» **What is expected**:
Please set down each line of the material exactly.

» **Records provided**:
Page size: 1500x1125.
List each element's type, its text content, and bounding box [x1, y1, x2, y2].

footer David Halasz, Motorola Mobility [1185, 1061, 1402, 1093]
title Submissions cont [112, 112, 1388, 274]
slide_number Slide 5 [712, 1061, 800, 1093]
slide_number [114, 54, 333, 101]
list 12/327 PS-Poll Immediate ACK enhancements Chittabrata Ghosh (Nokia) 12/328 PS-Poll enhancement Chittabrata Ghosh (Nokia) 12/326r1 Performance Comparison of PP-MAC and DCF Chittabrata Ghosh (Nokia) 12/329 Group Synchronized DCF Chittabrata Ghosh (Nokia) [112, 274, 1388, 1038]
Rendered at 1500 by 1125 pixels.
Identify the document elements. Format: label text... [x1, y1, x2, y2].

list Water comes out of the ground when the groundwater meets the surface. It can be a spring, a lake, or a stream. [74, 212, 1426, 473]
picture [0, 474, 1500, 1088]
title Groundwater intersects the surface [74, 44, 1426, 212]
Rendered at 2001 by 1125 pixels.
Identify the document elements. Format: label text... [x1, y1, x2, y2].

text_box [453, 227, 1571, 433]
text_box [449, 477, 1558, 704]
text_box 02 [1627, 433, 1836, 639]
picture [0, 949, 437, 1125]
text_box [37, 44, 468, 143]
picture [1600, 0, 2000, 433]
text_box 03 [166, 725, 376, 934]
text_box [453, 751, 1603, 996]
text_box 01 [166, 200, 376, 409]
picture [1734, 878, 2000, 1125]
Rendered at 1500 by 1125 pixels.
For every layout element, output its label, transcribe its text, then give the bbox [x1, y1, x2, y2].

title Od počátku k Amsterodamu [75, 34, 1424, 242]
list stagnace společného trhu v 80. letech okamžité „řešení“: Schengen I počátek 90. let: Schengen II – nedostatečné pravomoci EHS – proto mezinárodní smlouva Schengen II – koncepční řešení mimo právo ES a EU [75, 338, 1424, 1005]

» **Worked solution**:
Page size: 1500x1125.
List each element's type, its text content, and bounding box [x1, y1, x2, y2].

footer David Halasz, Motorola Mobility [1185, 1061, 1402, 1093]
title Submissions cont [112, 112, 1388, 274]
slide_number Slide 5 [712, 1061, 800, 1093]
slide_number [114, 54, 333, 101]
list 12/327 PS-Poll Immediate ACK enhancements Chittabrata Ghosh (Nokia) 12/328 PS-Poll enhancement Chittabrata Ghosh (Nokia) 12/326r1 Performance Comparison of PP-MAC and DCF Chittabrata Ghosh (Nokia) 12/329 Group Synchronized DCF Chittabrata Ghosh (Nokia) [112, 274, 1388, 1038]
Rendered at 1500 by 1125 pixels.
Identify the document elements. Format: label text... [x1, y1, x2, y2].

list Water comes out of the ground when the groundwater meets the surface. It can be a spring, a lake, or a stream. [74, 212, 1426, 473]
picture [0, 474, 1500, 1088]
title Groundwater intersects the surface [74, 44, 1426, 212]
Rendered at 2001 by 1125 pixels.
Identify the document elements. Format: label text... [x1, y1, x2, y2].

text_box [453, 227, 1571, 433]
text_box [449, 477, 1558, 704]
text_box 02 [1627, 433, 1836, 639]
picture [0, 949, 437, 1125]
text_box [37, 44, 468, 143]
picture [1600, 0, 2000, 433]
text_box 03 [166, 725, 376, 934]
text_box [453, 751, 1603, 996]
text_box 01 [166, 200, 376, 409]
picture [1734, 878, 2000, 1125]
Rendered at 1500 by 1125 pixels.
For every layout element, output its label, transcribe its text, then give the bbox [x1, y1, x2, y2].

title Od počátku k Amsterodamu [75, 34, 1424, 242]
list stagnace společného trhu v 80. letech okamžité „řešení“: Schengen I počátek 90. let: Schengen II – nedostatečné pravomoci EHS – proto mezinárodní smlouva Schengen II – koncepční řešení mimo právo ES a EU [75, 338, 1424, 1005]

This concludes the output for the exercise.